Professional athletes crave routines. See: goalkeeper Stefan Frei’s meticulous, nine-part checklist he must run through in order before every game:
- Jumps in hot tub
- Is loosened up by team chiropractor
- Gets taped — Left ankle first, right ankle next
- Listens to team talk while taping his fingers in the exact same order with his thumbs last.
- “Excess tape has to go in the garbage.”
- Pounds posts before he warms up
- Stretches in precisely the same spot on the field
- Talks to his posts in exactly the same order
- Raises both arms at the opening kickoff
… Wait, go back to No. 8. Elaborate: “In Swiss-German, I talk to one post saying, ‘In the first half, you will not concede a goal,’ ” Frei says sheepishly. “I tell the other post the same thing. When the half is done, I go to the same post and tell him, ‘Now, you can open up’ for when the teams switch sides.”
His superstition is on the extreme end of the spectrum but not uncommon.
“At this point, I don’t even realize all that I’m doing, but they need to be happening,” Frei said.
Frei remembers the first time he played at CenturyLink, as a visitor while with Toronto FC.
Other stadiums – such as Real Salt Lake’s Rio Tinto Stadium – boast more dedicated hecklers, Frei said, but Seattle is noteworthy because its fans rally in support of their team more than in opposition to the visitors.
“In this stadium, it’s not just the supporters’ groups,” Frei said. “It’s the whole stadium. It’s a weight that comes down on you. You feel that as an away player tremendously. It’s a negative for you, because you know it’s a positive for the other team. ‘I’m not welcome here. I just want to get out of here.’ ”
When the Sounders play on the road, there is a void. It’s not only the absence of their home support – and they boast some of the most dedicated traveling fans in the league – but the occasional lack of atmosphere in general.

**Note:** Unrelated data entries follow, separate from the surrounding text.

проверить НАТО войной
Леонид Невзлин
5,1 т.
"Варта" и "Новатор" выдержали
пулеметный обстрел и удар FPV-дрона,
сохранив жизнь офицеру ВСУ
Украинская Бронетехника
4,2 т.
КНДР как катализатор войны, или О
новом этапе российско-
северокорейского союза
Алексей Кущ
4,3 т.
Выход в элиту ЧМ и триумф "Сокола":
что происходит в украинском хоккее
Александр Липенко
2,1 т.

League-wide attendance numbers and overall fan engagement have drastically improved in recent seasons. But some glaring exceptions remain, including Gillette and D.C.’s RFK Stadium, where Seattle plays Wednesday.
Trying to silence rabid Portland Timbers fans at Providence Park is a different kind of challenge than trying to hit your usual intensity levels in front of thousands of empty seats in Foxborough, Mass., or Frisco, Texas.
The final part of Frei’s routine, and the one most affected by road games, is when he salutes the opening whistle with both arms raised high in the air. At CenturyLink, a burst of pyrotechnics behind the home goal announces kickoff.
“At home, I feel that heat on my back,” Frei said. “It’s like the heat pushing me into battle.
“When I do it in Frisco, there’s nothing behind me.”
Settling for a point
As early as youth soccer, from the time he was 8 years old, Frei remembers internalizing the concept of home vs. away.
“You’re already acknowledging that it’s their turf, it’s their pitch,” Frei said. “If you win there, you insult them. At an early age, you get the idea that there’s a home and an away. There’s a difference.”
That a point is a worthy result on the road is a perception that exists not just in MLS but around the world in soccer. Sure, a win would have been nice, but a scrappy draw is almost always framed as “We’ll take it.”
“Sometimes, away teams tend to say, ‘Oh, we have to be more conservative, more careful,’ ” Frei said. “And right away, that puts you on the back foot.”
With its international absences and inconsistent recent form, an argument could made that consecutive road draws would be a positive for Seattle, a modest step during a challenging section of the season.
An argument also could be made that if the Sounders are looking at it that way, their 0-3-1 road record is only likely to get even more unimpressive over the next couple of weeks.
“You should never change your mentality for an opponent,” Sounders forward Herculez Gomez said. “They should worry about you. But that’s not always the case.”